Lempers V J C, Alffenaar J W C, Touw D J, Burger D M, Uges D R A, Aarnoutse R E, Brüggemann R J M
Radboud University Medical Center, Department of Pharmacy, Radboud Institute for Health Sciences, Nijmegen, The Netherlands.
Department of Clinical Pharmacy and Pharmacology, University of Groningen, University Medical Centre Groningen, Groningen, The Netherlands.
J Antimicrob Chemother. 2014 Nov;69(11):2988-94. doi: 10.1093/jac/dku242. Epub 2014 Jul 7.
Since 2007 the Dutch Association for Quality Assessment in Therapeutic Drug Monitoring (KKGT) has organized an international interlaboratory proficiency testing (PT) programme for measurement of antifungal drugs in plasma. We describe the 5 year results of the laboratories' performance.

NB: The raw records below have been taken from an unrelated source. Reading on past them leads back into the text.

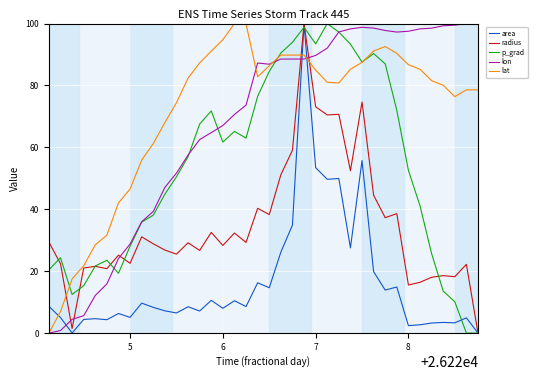

At how many categories does at least one series exceed 74?

27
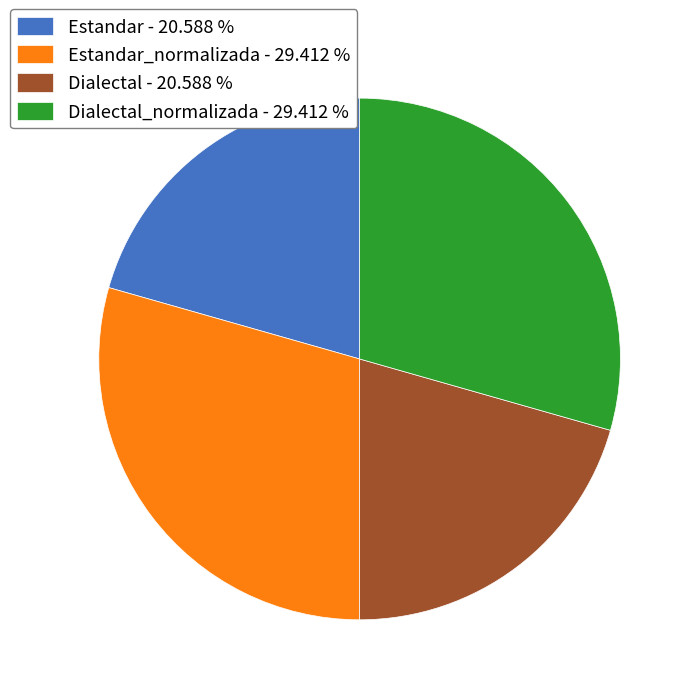

Is the sum of Dialectal - 20.588 % and Estandar - 20.588 % greater than half?

No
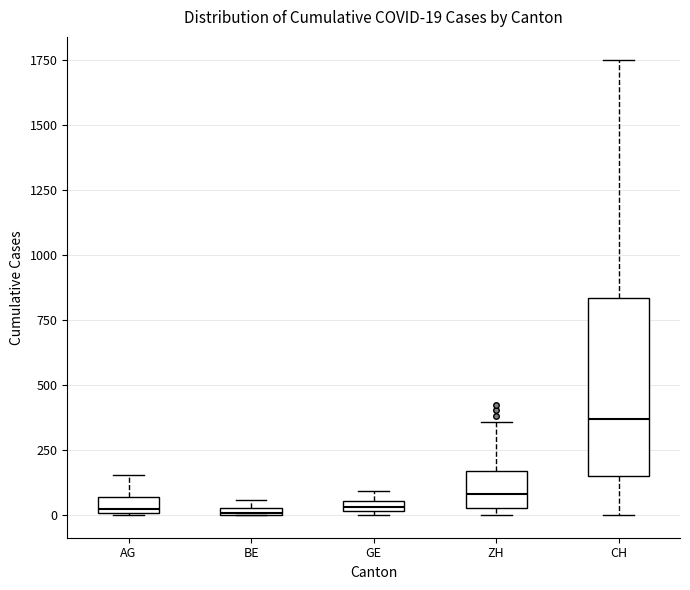

Comparing the boxes themselves (not the whiskers), which one is the tallest?

CH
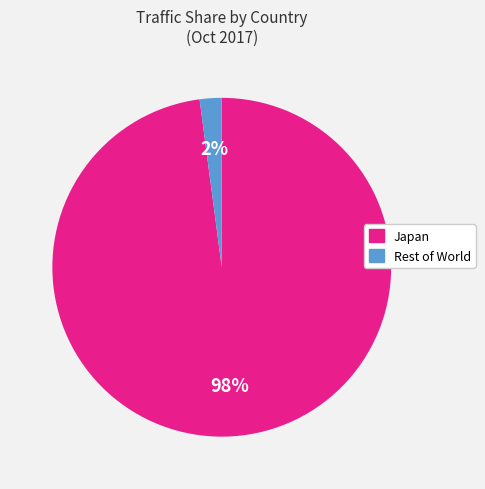

Is there any slice that represents more than half of the pie?

Yes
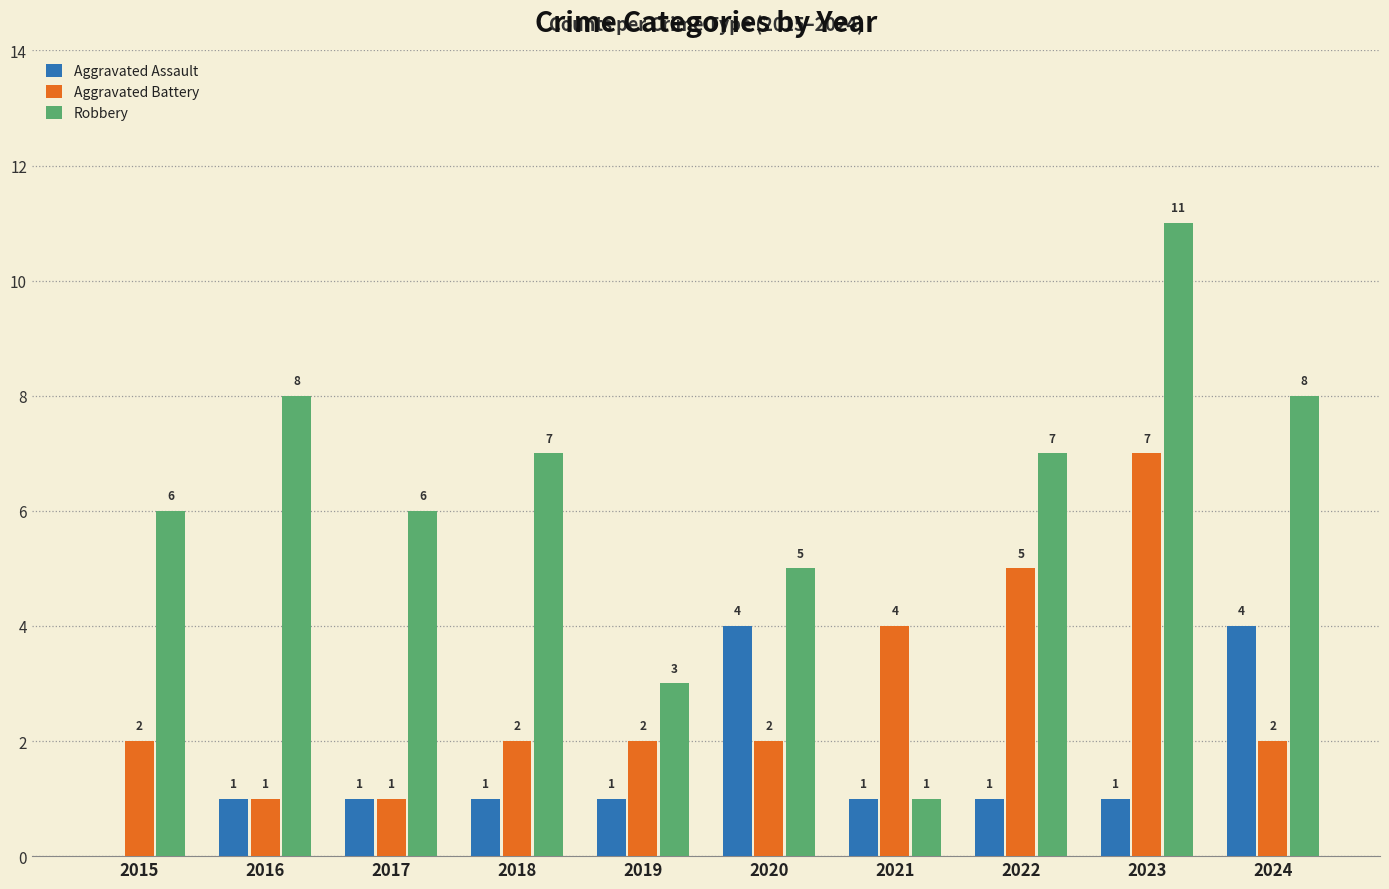

Which category has the highest value across all series?

2023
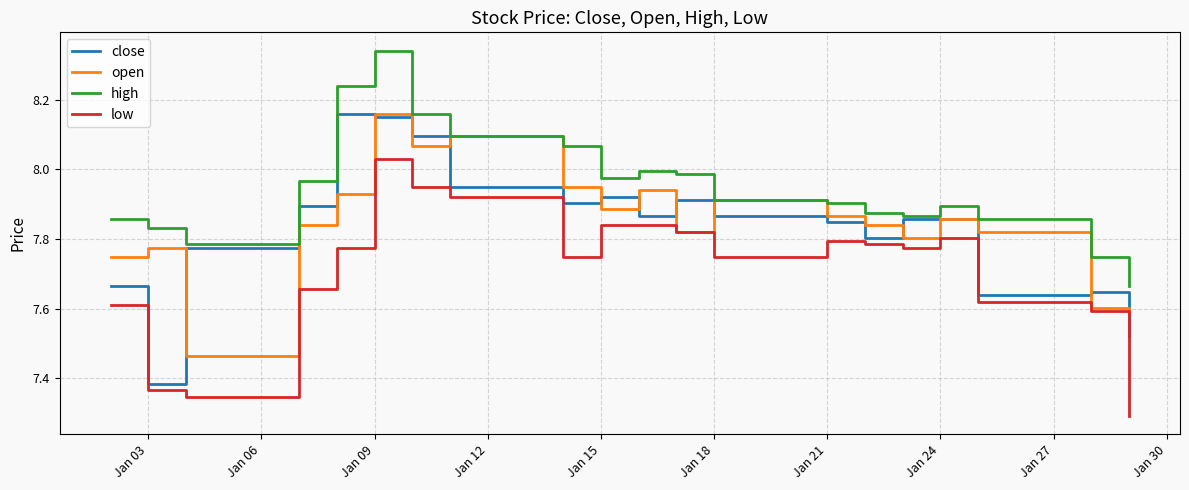

True or false: high and low intersect in this chart.

False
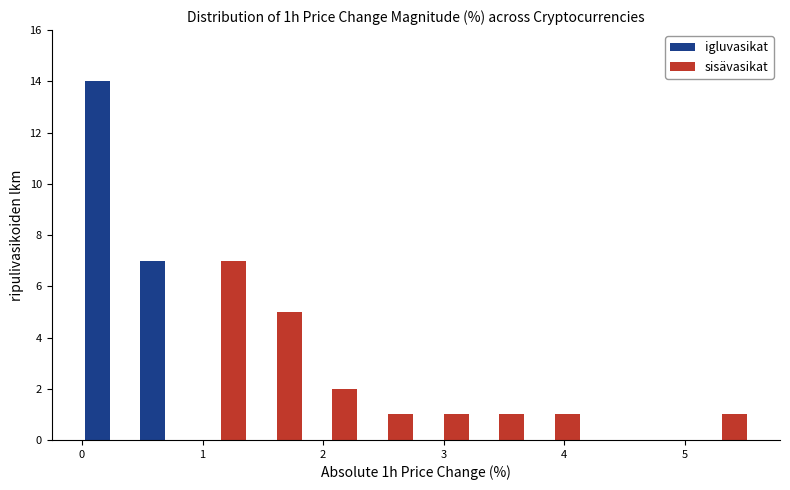

Reading left to right, list every range on the x-axis with the height of the bar of each series over it. Neither the bar edges nor the heights are printed on the chart, so give them approximately, as read against the axes.

0.0 to 0.5: igluvasikat=14	sisävasikat=0
0.5 to 0.9: igluvasikat=7	sisävasikat=0
0.9 to 1.4: igluvasikat=0	sisävasikat=7
1.4 to 1.8: igluvasikat=0	sisävasikat=5
1.8 to 2.3: igluvasikat=0	sisävasikat=2
2.3 to 2.8: igluvasikat=0	sisävasikat=1
2.8 to 3.2: igluvasikat=0	sisävasikat=1
3.2 to 3.7: igluvasikat=0	sisävasikat=1
3.7 to 4.2: igluvasikat=0	sisävasikat=1
4.2 to 4.6: igluvasikat=0	sisävasikat=0
4.6 to 5.1: igluvasikat=0	sisävasikat=0
5.1 to 5.5: igluvasikat=0	sisävasikat=1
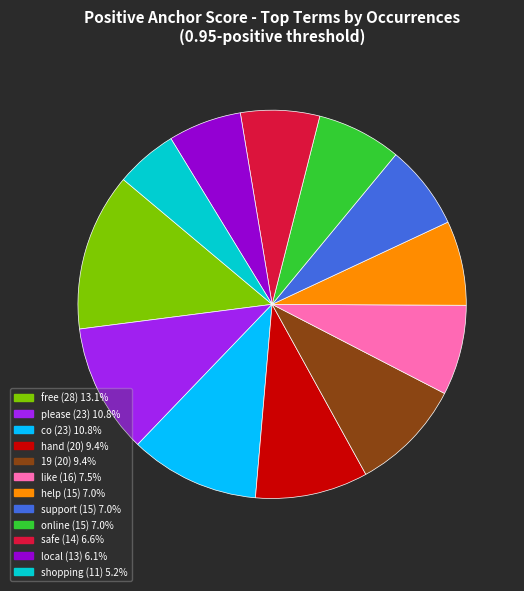

Do support and online together represent more than half of the pie?

No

Twice a year, laboratories received a set of blind plasma samples containing low or high concentrations of fluconazole, itraconazole, hydroxyitraconazole, posaconazole, voriconazole and flucytosine. Participating laboratories were asked to report their results within 6 weeks after dispatch and provide details of their analytical methods. Results deviating >20% from the weighed-in concentration were considered inaccurate. Four-way ANOVA was performed to assess the effect of antifungal drug measured, concentration, analytical method and performing laboratory on the absolute inaccuracy. In 2012, a questionnaire based on the CLSI guidelines was dispatched with the request to provide input on sources of error.

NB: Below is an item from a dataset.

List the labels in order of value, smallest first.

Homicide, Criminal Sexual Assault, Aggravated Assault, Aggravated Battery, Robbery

Fifty-seven laboratories (13 countries) reported 2251 results (287 fluconazole, 451 itraconazole, 348 hydroxyitraconazole, 402 posaconazole, 652 voriconazole and 111 flucytosine) in 5 years. Analyses were performed using HPLC (55.0%), LC-MS(/MS) (43.4%), UPLC (1.4%) or GC-MS (0.2%). Overall, 432 (19.2%) analyses were inaccurate. The performing laboratory was the only factor clearly associated with inaccuracies. The questionnaire results indicated that laboratories encounter significant problems analysing low concentrations (15.4% of all inaccuracies).
Results of the PT programme suggest that one out of five measurements is inaccurate. The performing laboratory is the main determinant of inaccuracy, suggesting that internal quality assurance is pivotal in preventing inaccuracies, irrespective of the antifungal drug measured, concentration and analytical equipment.

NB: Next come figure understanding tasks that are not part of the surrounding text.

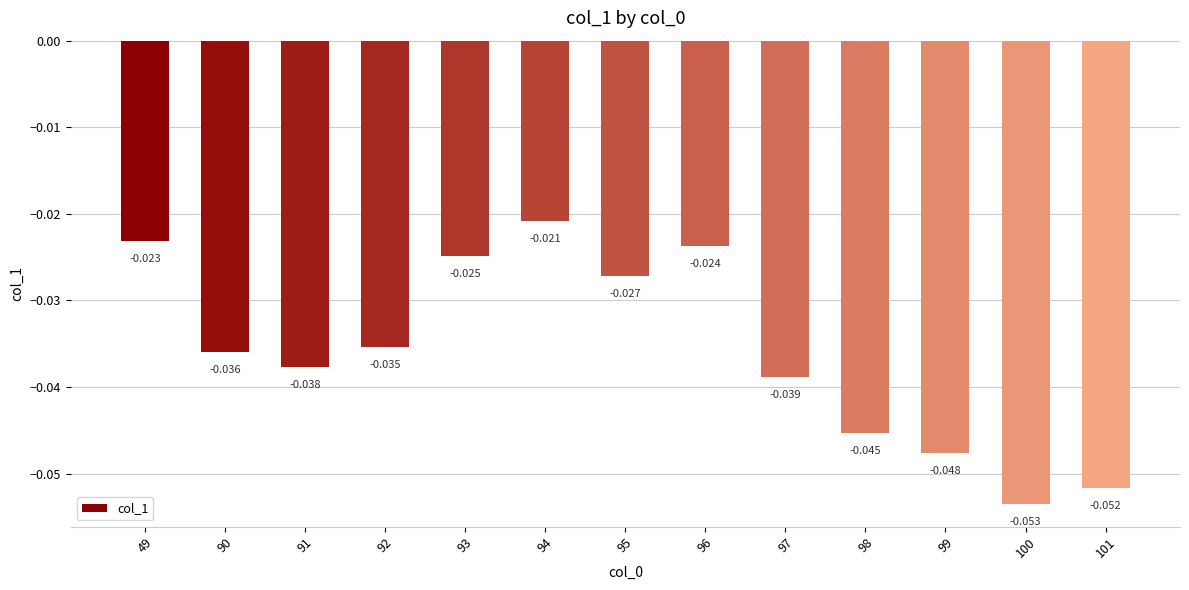

At which label is the value closest to 0?

94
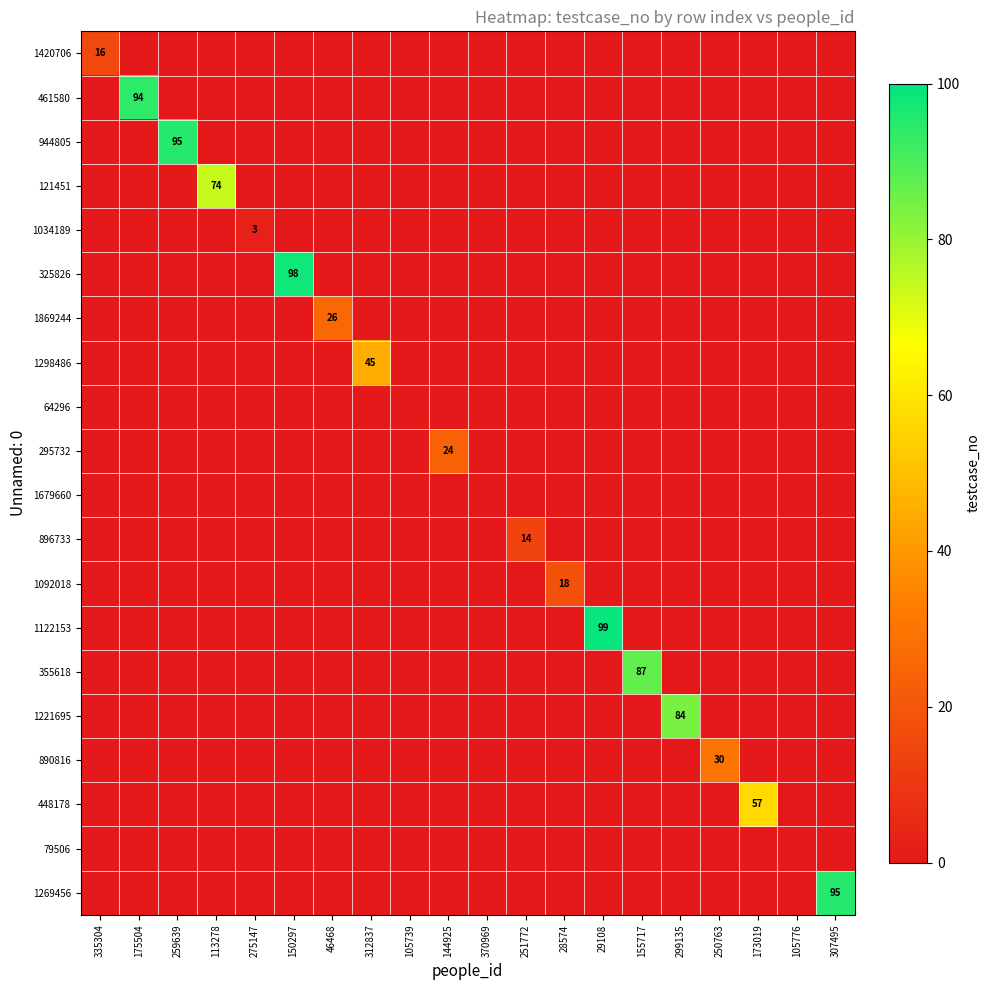

Which series has the largest total across all categories?

1122153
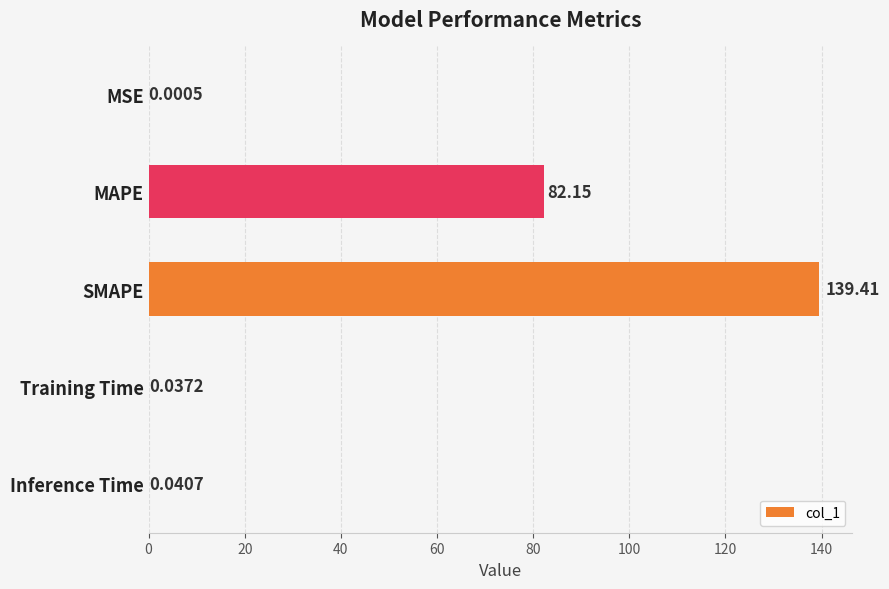

Does the chart contain stacked bars?

No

自2007年起,荷兰治疗药物监测质量评估协会(KKGT)组织了一项国际实验室间能力验证(PT)计划,用于检测血浆中的抗真菌药物。我们描述了各实验室5年的表现结果。
实验室每年接收两次盲法血浆样本,其中含有低浓度或高浓度的氟康唑、伊曲康唑、羟基伊曲康唑、泊沙康唑、伏立康唑和氟胞嘧啶。要求参与实验室在样本发送后6周内报告结果,并提供其分析方法的详细信息。与称重浓度偏差超过20%的结果被视为不准确。进行四因素方差分析,以评估所测抗真菌药物、浓度、分析方法和执行实验室对绝对误差的影响。2012年,发放了一份基于CLSI指南的调查问卷,要求提供有关误差来源的信息。
57个实验室(来自13个国家)在5年中报告了2251项结果(287项氟康唑、451项伊曲康唑、348项羟基伊曲康唑、402项泊沙康唑、652项伏立康唑和111项氟胞嘧啶)。分析采用高效液相色谱法(HPLC,55.0%)、液相色谱-质谱联用(LC-MS(/MS),43.4%)、超高效液相色谱法(UPLC,1.4%)或气相色谱-质谱联用(GC-MS,0.2%)。总体而言,432项(19.2%)分析不准确。执行实验室是唯一与不准确结果明显相关的因素。调查问卷结果表明,实验室在分析低浓度样本时遇到了重大问题(占所有不准确结果的15.4%)。
能力验证计划的结果表明,五分之一的测量结果不准确。执行实验室是误差的主要决定因素,这表明内部质量保证对于防止误差至关重要,无论所测抗真菌药物、浓度和分析设备如何。